TASK:
Would you retype every record below exactly as written?

Multi-view scene reconstruction data:
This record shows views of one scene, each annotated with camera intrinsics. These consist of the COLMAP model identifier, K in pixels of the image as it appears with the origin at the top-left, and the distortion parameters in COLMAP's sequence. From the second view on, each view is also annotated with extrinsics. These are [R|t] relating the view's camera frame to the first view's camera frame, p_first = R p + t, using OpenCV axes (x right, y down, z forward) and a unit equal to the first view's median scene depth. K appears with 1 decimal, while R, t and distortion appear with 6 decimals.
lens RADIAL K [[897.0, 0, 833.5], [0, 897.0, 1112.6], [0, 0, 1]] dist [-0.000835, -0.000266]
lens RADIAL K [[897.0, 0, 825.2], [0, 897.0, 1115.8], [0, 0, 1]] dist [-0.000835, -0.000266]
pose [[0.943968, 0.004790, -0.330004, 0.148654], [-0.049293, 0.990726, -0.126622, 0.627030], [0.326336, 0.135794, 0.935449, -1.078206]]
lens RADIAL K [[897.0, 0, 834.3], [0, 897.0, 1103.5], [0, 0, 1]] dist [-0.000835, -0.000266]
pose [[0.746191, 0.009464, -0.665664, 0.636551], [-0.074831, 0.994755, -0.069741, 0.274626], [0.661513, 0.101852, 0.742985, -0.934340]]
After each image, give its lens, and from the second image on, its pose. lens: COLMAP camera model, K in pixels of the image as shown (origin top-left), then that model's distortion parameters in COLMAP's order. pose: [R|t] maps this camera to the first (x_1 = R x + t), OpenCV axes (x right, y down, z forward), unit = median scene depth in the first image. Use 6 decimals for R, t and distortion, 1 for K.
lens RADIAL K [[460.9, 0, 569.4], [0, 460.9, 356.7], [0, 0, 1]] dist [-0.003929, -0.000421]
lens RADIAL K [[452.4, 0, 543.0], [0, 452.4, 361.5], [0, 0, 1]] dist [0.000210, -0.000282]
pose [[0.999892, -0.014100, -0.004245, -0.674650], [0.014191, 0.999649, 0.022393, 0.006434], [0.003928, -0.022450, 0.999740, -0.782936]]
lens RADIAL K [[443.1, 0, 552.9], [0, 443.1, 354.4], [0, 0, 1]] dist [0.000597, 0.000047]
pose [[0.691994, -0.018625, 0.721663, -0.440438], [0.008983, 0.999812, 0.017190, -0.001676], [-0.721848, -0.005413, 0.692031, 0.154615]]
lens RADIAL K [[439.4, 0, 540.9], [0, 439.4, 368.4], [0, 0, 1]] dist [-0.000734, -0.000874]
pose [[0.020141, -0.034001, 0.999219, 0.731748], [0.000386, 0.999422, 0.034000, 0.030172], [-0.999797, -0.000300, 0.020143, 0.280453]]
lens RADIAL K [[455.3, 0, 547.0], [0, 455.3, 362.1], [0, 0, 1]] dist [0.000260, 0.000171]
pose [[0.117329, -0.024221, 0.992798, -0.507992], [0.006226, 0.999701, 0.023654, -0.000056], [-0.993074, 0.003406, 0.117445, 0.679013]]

SOLUTION TO THIS EXERCISE:
This record shows views of one scene, each annotated with camera intrinsics. These consist of the COLMAP model identifier, K in pixels of the image as it appears with the origin at the top-left, and the distortion parameters in COLMAP's sequence. From the second view on, each view is also annotated with extrinsics. These are [R|t] relating the view's camera frame to the first view's camera frame, p_first = R p + t, using OpenCV axes (x right, y down, z forward) and a unit equal to the first view's median scene depth. K appears with 1 decimal, while R, t and distortion appear with 6 decimals.
lens RADIAL K [[897.0, 0, 833.5], [0, 897.0, 1112.6], [0, 0, 1]] dist [-0.000835, -0.000266]
lens RADIAL K [[897.0, 0, 825.2], [0, 897.0, 1115.8], [0, 0, 1]] dist [-0.000835, -0.000266]
pose [[0.943968, 0.004790, -0.330004, 0.148654], [-0.049293, 0.990726, -0.126622, 0.627030], [0.326336, 0.135794, 0.935449, -1.078206]]
lens RADIAL K [[897.0, 0, 834.3], [0, 897.0, 1103.5], [0, 0, 1]] dist [-0.000835, -0.000266]
pose [[0.746191, 0.009464, -0.665664, 0.636551], [-0.074831, 0.994755, -0.069741, 0.274626], [0.661513, 0.101852, 0.742985, -0.934340]]
After each image, give its lens, and from the second image on, its pose. lens: COLMAP camera model, K in pixels of the image as shown (origin top-left), then that model's distortion parameters in COLMAP's order. pose: [R|t] maps this camera to the first (x_1 = R x + t), OpenCV axes (x right, y down, z forward), unit = median scene depth in the first image. Use 6 decimals for R, t and distortion, 1 for K.
lens RADIAL K [[460.9, 0, 569.4], [0, 460.9, 356.7], [0, 0, 1]] dist [-0.003929, -0.000421]
lens RADIAL K [[452.4, 0, 543.0], [0, 452.4, 361.5], [0, 0, 1]] dist [0.000210, -0.000282]
pose [[0.999892, -0.014100, -0.004245, -0.674650], [0.014191, 0.999649, 0.022393, 0.006434], [0.003928, -0.022450, 0.999740, -0.782936]]
lens RADIAL K [[443.1, 0, 552.9], [0, 443.1, 354.4], [0, 0, 1]] dist [0.000597, 0.000047]
pose [[0.691994, -0.018625, 0.721663, -0.440438], [0.008983, 0.999812, 0.017190, -0.001676], [-0.721848, -0.005413, 0.692031, 0.154615]]
lens RADIAL K [[439.4, 0, 540.9], [0, 439.4, 368.4], [0, 0, 1]] dist [-0.000734, -0.000874]
pose [[0.020141, -0.034001, 0.999219, 0.731748], [0.000386, 0.999422, 0.034000, 0.030172], [-0.999797, -0.000300, 0.020143, 0.280453]]
lens RADIAL K [[455.3, 0, 547.0], [0, 455.3, 362.1], [0, 0, 1]] dist [0.000260, 0.000171]
pose [[0.117329, -0.024221, 0.992798, -0.507992], [0.006226, 0.999701, 0.023654, -0.000056], [-0.993074, 0.003406, 0.117445, 0.679013]]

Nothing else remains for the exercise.